Samedi soir, l'organisation avait rapporté des évanouissements, des personnes souffrant de difficultés respiratoires et d'autres touchées par des jets de pierres. Les blessés étaient des civils mais aussi des membres des forces de sécurité.

De son côté, la défense civile libanaise a annoncé sur Twitter avoir "transporté 36 blessés vers des hôpitaux", tandis que 54 personnes ont été soignées sur place.

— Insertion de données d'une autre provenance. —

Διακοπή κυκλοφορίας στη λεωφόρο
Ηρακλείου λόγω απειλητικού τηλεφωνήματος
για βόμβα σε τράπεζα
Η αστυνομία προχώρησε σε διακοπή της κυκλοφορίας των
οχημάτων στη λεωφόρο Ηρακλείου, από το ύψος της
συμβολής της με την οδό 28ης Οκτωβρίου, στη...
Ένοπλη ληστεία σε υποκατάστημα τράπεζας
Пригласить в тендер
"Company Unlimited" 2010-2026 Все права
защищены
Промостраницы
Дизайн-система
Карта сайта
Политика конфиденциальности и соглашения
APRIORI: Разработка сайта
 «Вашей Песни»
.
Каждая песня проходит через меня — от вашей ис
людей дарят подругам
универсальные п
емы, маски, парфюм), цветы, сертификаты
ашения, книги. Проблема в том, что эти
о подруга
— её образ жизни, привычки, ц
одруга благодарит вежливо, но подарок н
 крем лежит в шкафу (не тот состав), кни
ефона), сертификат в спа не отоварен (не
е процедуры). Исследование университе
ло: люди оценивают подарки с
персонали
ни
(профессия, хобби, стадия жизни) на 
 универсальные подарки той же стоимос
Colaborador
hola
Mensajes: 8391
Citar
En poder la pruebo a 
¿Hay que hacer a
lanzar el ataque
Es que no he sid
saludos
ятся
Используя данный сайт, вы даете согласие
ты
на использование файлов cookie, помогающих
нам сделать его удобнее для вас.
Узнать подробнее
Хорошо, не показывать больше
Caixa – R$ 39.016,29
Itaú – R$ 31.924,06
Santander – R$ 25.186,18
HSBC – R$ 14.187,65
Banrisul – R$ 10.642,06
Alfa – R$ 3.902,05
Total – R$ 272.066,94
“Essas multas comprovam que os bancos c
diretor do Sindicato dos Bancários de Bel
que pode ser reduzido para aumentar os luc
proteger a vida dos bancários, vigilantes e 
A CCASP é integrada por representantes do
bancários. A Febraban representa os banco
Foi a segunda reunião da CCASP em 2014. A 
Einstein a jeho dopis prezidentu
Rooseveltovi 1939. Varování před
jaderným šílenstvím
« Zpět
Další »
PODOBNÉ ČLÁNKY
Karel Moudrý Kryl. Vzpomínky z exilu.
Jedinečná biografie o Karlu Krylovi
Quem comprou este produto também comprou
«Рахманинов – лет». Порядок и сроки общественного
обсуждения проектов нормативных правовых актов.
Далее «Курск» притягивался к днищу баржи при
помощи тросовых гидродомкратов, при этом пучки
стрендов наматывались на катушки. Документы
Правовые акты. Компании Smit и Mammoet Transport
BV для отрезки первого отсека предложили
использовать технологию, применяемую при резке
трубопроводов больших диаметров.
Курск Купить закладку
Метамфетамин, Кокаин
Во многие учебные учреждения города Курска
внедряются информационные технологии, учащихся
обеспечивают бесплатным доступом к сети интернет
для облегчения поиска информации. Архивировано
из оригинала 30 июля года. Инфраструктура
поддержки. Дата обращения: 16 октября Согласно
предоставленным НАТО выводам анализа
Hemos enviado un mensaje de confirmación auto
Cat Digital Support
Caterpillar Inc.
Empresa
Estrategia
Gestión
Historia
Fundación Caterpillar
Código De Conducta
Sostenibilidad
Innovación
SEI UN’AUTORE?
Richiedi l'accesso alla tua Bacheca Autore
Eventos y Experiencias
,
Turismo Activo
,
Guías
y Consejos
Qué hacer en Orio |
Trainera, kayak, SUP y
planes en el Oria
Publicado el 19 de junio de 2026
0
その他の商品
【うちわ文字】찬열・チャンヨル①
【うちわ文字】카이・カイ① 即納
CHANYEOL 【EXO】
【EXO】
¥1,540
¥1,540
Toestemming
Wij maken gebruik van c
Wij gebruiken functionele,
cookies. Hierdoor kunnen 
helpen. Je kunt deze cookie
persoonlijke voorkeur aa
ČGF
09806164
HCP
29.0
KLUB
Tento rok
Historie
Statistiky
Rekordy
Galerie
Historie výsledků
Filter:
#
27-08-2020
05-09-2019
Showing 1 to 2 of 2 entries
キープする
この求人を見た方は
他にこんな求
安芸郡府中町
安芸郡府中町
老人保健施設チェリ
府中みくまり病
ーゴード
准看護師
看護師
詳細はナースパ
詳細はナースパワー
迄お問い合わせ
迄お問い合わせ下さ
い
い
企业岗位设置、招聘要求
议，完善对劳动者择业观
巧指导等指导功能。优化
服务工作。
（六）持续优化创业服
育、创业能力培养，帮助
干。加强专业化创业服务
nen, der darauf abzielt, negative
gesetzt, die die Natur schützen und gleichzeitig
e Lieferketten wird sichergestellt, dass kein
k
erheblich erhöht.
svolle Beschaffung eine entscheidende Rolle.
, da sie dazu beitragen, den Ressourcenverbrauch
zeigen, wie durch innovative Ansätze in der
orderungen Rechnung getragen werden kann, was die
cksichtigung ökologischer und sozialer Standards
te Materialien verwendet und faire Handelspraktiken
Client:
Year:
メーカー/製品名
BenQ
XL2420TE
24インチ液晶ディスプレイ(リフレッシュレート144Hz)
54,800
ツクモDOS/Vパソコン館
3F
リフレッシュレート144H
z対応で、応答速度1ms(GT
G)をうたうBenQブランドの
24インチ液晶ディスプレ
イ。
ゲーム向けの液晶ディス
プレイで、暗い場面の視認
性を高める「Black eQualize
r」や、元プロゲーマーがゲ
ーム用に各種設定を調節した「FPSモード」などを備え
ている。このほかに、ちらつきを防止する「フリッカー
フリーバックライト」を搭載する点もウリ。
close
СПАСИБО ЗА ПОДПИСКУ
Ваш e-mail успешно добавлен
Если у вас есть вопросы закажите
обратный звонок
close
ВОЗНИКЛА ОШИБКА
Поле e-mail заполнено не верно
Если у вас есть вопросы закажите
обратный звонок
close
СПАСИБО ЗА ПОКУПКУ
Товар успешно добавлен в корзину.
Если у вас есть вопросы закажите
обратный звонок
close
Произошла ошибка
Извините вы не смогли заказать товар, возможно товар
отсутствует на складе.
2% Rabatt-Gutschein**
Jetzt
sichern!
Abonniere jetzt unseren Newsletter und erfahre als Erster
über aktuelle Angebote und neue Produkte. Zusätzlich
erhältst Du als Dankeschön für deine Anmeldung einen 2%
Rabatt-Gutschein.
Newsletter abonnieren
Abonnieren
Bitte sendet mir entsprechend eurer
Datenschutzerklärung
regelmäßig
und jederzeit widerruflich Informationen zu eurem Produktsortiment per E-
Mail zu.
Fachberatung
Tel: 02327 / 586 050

- "Usage excessif de la force" -

Un photographe de l'AFP a vu samedi soir des membres de la sécurité du Parlement, habillés en civil, matraquer des manifestants. La police anti-émeutes a tiré des balles en caoutchouc et les manifestants ont jeté des pierres, selon la même source.

Les manifestants ont notamment scandé des slogans contre le président du Parlement Nabih Berri et le chef du gouvernement démissionnaire Saad Hariri.

Ces violences sont parmi les plus significatives depuis le début le 17 octobre d'une contestation inédite au Liban contre la classe dirigeante, jugée corrompue et incompétente.

Les manifestations se sont globalement tenues dans le calme mais, ces dernières semaines, les accrochages se sont multipliés.

En réclamant une enquête dimanche, la ministre de l'Intérieur a évoqué la présence de personnes "infiltrées" et mis en garde les contestataires contre "des parties" qui tenteraient "d'instrumentaliser" les manifestations pour provoquer une "confrontation" avec les forces de l'ordre, sans les nommer.

Sur son compte Twitter, Diala Haidar, qui travaille sur le Liban pour Amnesty international, a dénoncé un "usage excessif de la force" par les forces de sécurité, évoquant la présence d'hommes en civil, certains masqués, attaquant les manifestants et les interpellant aux côtés des forces de sécurité.

Les Forces de sécurité intérieure ont annoncé tôt dimanche sur Twitter une vingtaine de blessés dans leurs ranges, qui ont dû être transportés vers des hôpitaux, d'autres ayant été soignés sur place.

Sous la pression de la rue, le Premier ministre Saad Hariri a démissionné le 29 octobre, mais son gouvernement continue de gérer les affaires courantes.

Jusqu'à présent, les principaux partis du pays n'ont en effet pas réussi à s'entendre sur un successeur et la formation du nouveau cabinet pourrait s'éterniser, dans un pays au bord de l'effondrement économique.